With replacement controls whether the random sampling routine can select the same person more than once. When With replacement is checked, a person might be randomly selected two or more times. When With replacement is not checked, each person can be selected only once. In a typical survey, people are not counted more than once. Usually surveys are done without replacement. Whether or not replacement occurs affects how closely the sample can be expected to approximate the population. You can play with it to see how it affects the samples you get.

Empty this collection first controls what happens each time you click on Sample More Cases. If Empty this collection first is checked, the sample is emptied before people are added to it. If Empty this collection first is not checked, then every time you click on Sample More Cases you add people to the sample, and the sample gets larger and larger. You want new samples. Make sure Empty this collection first is checked.

Collect new sample when source changes gets the sample collection to refresh itself every time the collection from which it is sampling changes. But at this point, you are not going to change the population collection, so this feature won’t matter to us.

Below Collect new sample when source changes, there is a text box next to cases. The text box holds a number that determines the number of cases that are to be included in the sample. The default value is 10 cases, and the sample collection starts with 10 cases.

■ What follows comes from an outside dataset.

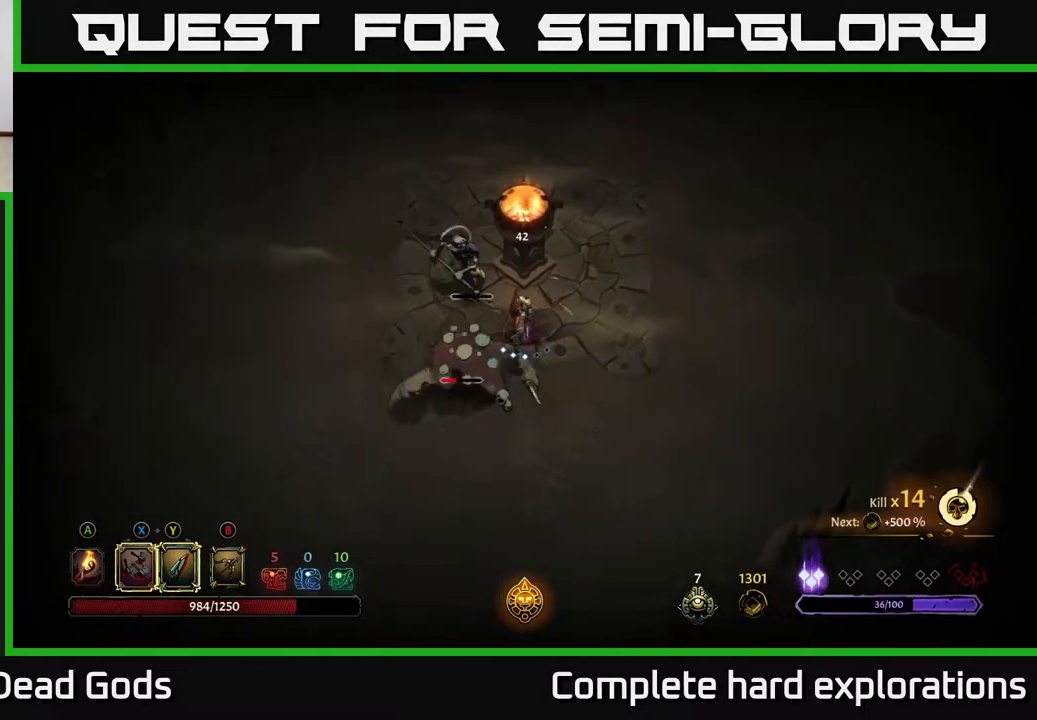
{"buttons": [], "left_stick": "down-left", "right_stick": "center", "events": [[33, "X", "down"], [117, "X", "up"], [500, "left_stick", "down-left"]]}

Get a case table for the sample collection so you can see its data. Look at the ID numbers and click on Sample More Cases several times. Can you see any pattern in the people who are chosen? You shouldn’t be able to. Every person in the population collection was equally likely to be selected for the sample each time. Predicting which person is selected is like predicting which side will be up when you roll a die.

Increase the sample size to 400 (type 400 in the text box next to cases and click on Sample More Cases).

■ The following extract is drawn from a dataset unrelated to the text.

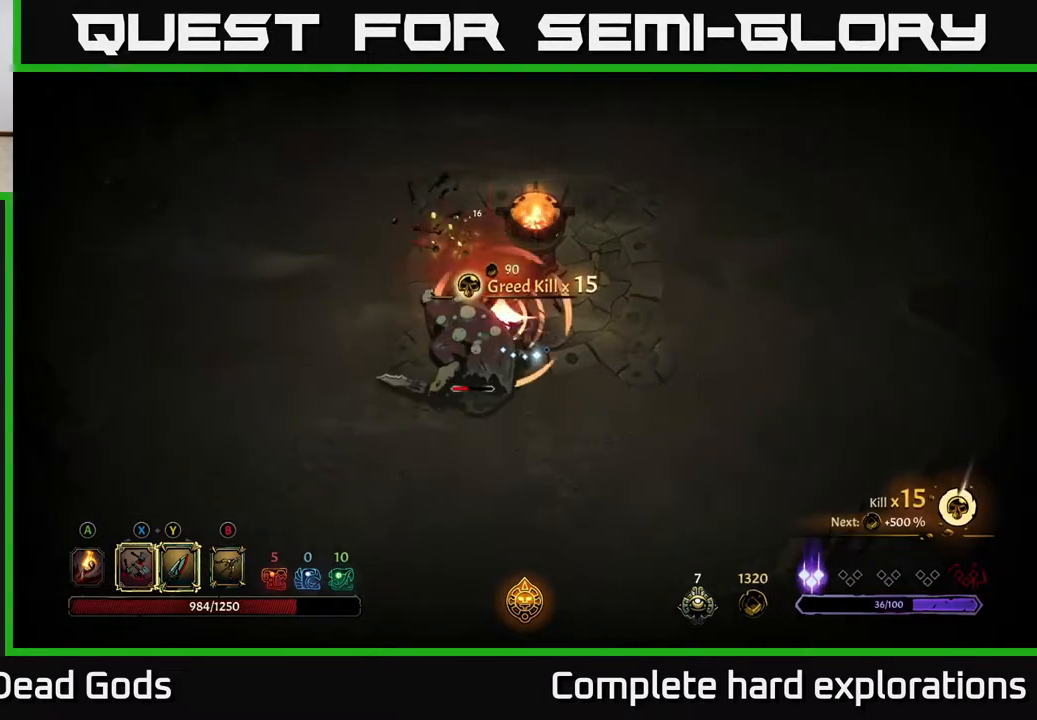
{"buttons": ["R2"], "left_stick": "down-left", "right_stick": "center", "events": [[67, "X", "down"], [150, "X", "up"], [483, "R2", "down"]]}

Earlier you learned some of the proportions in the population of 10,000 people. Will you get those same proportions for the random sample? Because the sample is a random sample, its proportions should be roughly the same. By “roughly,” in this case, I mean within 5%. For example, the proportion in the sample who have a bachelor’s degree is unlikely to be more than 5% away from the population’s proportion.

Record the proportions in the sample. Note whether the random samples actually are roughly representative of the population they were drawn from. Play with this a while. Try a few more samples. You can leave the proportion screens showing and watch them change. Note that they always stay near the population’s proportions.

The most important thing to note is that even though there are many proportions in this population, the random sampling creates a sample that roughly matches all of the proportions simultaneously and does so without looking at those attributes. All it does is select people by a system that gives every person an equal chance of being selected for the sample.

Save the File

You will be using the Rep US Sample data many times, in later projects. Save that data on your computer so you will be able to access it.